The error cannot be quantified when a public trial right is
violated, yet it is present. Fundamental unfairness, another
factor used to determine structural errors, see
Weaver, 137 S.Ct. at 1908, is particularly unhelpful in
a public trial violation because there are cases where an
"unlawful closure might take place and yet the trial
still will be fundamentally fair from the defendant's
standpoint." Id. at 1910. Here, the competency
hearing was closed at the request of Rogers and without
objection by the State. Rogers' inviting the district
court to commit the error would ordinarily foreclose relief
from that error on appeal, Watkins, 2017 ND 165,
¶ 14, 898 N.W.2d 442, but "[s]tructural errors are
immune to the 'invited error' doctrine."
Decker, 2018 ND 43, ¶ 8, 2018 ND 43. Because a
violation of the right to a public trial is a structural
error, Waller v. Georgia, 467 U.S. 39 (1984), Rogers
is entitled to relief on appeal if the competency hearing is
part of the "public trial."
7] The Sixth Amendment expressly protects the right to a
public trial: "In all criminal prosecutions, the accused
shall enjoy the right to a speedy and public trial."
U.S. Const. amend. VI. This right is further protected by the
North Dakota constitution: "In criminal prosecutions in
any court whatever, the party accused shall have the right to
a speedy and public trial." N.D. Const. art. 1, §
12. Each provision defines its scope in three dimensions:
who may assert the right (the accused);
when the right attaches ("criminal
prosecutions"); and what the right guarantees
(a "public trial"). Rothgery v. Gillespie
County, 554 U.S. 191, 214 (2008) (Alito, J.,
concurring). At the competency hearing, Rogers was undeniably
an "accused," so whether he is within the scope of
who is not in question. We are concerned here with
the when and the what: whether a pretrial
competency hearing is part of a "criminal
prosecution" such that the public trial right has
attached, and, if so, whether the public trial right was
violated by the district court's closure of the
competency hearing by agreement of Rogers and the State.

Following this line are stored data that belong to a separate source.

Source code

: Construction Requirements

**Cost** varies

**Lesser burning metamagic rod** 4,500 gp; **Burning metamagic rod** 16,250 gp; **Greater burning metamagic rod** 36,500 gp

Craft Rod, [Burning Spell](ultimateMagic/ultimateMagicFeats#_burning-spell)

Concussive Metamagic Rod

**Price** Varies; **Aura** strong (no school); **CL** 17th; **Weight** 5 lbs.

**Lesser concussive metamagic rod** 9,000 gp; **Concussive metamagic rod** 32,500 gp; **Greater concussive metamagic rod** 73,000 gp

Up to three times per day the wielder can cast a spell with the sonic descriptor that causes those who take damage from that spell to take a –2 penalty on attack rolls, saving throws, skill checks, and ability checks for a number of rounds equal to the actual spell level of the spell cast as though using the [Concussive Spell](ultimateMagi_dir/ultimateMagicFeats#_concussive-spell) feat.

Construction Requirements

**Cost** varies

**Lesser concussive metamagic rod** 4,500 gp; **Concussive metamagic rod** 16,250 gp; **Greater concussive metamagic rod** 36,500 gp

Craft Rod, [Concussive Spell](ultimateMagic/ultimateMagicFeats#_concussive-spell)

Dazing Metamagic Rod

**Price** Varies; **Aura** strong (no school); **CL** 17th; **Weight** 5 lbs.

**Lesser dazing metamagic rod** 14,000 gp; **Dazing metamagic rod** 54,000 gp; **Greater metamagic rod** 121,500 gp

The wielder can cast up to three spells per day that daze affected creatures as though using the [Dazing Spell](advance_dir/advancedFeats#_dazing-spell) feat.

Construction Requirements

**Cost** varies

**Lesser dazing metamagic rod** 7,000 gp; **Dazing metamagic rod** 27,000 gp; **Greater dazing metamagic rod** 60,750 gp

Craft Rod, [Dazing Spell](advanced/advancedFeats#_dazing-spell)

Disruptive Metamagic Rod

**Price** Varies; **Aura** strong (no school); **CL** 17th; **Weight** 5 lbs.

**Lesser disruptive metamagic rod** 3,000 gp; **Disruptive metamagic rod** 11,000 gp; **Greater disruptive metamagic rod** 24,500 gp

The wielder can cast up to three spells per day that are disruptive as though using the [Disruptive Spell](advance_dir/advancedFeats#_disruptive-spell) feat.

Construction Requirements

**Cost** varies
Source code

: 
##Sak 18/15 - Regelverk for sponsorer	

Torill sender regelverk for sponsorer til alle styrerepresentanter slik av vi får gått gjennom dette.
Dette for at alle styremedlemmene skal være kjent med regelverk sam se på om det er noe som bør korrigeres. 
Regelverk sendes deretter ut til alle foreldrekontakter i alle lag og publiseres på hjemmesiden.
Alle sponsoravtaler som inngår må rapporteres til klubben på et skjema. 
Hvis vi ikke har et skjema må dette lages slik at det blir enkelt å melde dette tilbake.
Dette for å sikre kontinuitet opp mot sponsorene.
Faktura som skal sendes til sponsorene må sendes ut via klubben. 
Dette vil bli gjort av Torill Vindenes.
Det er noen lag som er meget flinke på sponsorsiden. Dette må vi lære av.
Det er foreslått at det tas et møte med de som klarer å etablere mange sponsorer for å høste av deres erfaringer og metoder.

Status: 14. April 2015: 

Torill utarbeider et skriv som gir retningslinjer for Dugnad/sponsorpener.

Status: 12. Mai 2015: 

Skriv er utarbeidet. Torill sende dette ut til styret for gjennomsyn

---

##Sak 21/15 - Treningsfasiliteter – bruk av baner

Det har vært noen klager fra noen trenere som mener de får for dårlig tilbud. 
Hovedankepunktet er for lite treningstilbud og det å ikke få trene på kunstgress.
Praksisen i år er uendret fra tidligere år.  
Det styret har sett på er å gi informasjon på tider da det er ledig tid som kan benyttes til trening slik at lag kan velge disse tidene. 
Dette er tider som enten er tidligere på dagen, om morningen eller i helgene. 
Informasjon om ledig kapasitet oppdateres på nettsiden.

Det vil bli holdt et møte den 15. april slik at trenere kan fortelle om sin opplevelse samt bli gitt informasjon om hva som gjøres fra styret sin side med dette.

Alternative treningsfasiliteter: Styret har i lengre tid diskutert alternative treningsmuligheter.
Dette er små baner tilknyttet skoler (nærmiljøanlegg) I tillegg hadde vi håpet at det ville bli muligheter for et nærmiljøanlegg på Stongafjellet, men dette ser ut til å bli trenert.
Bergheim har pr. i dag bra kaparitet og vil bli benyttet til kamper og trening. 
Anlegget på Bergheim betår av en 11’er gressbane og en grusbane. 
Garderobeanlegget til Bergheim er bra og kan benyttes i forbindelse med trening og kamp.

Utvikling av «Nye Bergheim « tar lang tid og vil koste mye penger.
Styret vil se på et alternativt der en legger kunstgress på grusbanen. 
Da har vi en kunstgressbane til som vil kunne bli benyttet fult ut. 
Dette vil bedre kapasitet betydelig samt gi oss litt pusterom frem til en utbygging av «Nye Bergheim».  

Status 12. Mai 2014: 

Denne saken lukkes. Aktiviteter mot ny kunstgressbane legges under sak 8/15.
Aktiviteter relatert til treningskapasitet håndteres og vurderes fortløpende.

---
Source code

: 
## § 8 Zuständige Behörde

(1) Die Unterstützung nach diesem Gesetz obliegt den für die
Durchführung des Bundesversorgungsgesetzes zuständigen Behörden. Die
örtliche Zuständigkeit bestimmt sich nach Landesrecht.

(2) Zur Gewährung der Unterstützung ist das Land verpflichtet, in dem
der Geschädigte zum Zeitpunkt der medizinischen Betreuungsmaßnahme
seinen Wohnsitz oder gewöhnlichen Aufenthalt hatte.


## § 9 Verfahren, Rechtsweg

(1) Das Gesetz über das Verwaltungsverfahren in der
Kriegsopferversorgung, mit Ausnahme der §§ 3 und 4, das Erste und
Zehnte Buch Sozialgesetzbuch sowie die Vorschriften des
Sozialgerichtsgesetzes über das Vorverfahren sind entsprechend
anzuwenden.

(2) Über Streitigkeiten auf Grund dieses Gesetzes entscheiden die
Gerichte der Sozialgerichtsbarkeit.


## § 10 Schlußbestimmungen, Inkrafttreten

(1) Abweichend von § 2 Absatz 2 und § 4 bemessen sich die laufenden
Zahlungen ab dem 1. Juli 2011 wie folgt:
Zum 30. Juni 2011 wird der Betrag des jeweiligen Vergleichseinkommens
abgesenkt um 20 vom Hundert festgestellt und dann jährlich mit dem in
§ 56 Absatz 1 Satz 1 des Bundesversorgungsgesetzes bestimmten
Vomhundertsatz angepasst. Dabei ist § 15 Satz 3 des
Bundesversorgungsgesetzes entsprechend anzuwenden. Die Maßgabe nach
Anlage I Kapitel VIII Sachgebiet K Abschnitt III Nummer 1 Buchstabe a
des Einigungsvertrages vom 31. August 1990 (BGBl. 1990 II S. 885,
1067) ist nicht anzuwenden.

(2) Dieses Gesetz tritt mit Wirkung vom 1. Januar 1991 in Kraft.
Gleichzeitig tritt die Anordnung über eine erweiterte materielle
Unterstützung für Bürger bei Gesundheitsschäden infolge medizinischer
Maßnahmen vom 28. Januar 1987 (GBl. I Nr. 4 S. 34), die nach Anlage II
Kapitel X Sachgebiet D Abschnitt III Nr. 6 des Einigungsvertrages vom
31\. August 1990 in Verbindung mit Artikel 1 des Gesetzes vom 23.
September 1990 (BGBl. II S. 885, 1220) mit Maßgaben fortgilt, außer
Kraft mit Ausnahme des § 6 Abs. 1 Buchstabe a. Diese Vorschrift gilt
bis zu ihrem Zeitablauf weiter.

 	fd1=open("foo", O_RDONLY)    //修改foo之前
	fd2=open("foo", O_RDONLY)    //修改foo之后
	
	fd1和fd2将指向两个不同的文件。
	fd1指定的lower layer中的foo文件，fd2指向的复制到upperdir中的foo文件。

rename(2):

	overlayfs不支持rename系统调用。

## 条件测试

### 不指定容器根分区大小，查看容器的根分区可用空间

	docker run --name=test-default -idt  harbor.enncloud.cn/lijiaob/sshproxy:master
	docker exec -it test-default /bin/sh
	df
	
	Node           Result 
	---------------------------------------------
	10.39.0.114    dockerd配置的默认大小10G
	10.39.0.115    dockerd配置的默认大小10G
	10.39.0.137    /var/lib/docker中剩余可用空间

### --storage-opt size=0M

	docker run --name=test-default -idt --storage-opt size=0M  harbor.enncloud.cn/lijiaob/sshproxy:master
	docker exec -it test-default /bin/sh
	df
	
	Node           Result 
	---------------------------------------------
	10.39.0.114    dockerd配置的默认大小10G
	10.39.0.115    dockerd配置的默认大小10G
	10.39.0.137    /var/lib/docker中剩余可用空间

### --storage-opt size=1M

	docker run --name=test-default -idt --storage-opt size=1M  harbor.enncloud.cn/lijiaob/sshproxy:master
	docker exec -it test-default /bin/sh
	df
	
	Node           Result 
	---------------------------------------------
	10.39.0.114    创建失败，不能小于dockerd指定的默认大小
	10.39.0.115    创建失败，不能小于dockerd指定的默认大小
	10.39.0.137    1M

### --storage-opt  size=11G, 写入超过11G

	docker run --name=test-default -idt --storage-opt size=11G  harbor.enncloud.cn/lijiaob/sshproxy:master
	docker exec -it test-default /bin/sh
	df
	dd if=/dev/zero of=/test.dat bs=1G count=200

8] Before we reach the questions of when and
what, a brief discussion of why is in
order. Public trials are "for the benefit of the
accused; that the public may see he is fairly dealt with and
not unjustly condemned, and that the presence of interested
spectators may keep his triers keenly alive to a sense of
their responsibility and to the importance of their
functions." Waller, 467 U.S. at 46 (quoting
In re Oliver, 333 U.S. 257, 270 n.25 (1948));
State v. Garcia, 1997 ND 60, ¶ 20, 561 N.W.2d
599 ("Although the guarantee of a public trial was
created for the benefit of criminal defendants, the right is
also shared with the public; the common concern is to assure
fairness." (internal citation omitted)); State v.
Nyhus, 19 N.D. 326, 124 N.W. 71, 72 (1909) ("The
Constitution of this state guarantees to all persons accused
of crime a speedy and public trial. These provisions are for
the benefit of the accused."). A public trial is also a
tool to "encourage witnesses to come forward and
discourage perjury." Waller, 467 U.S. at 46;
State v. Klem, 438 N.W.2d 798, 800 (N.D. 1989)
("public trial... brings forth witnesses who might be
unknown to the parties and might not otherwise testify, and
tends to assure testimonial trustworthiness").
"Openness in court proceedings may improve the quality
of testimony, induce unknown witnesses to come forward with
relevant testimony, cause all trial participants to perform
their duties more conscientiously, and generally give the
public an opportunity to observe the judicial system."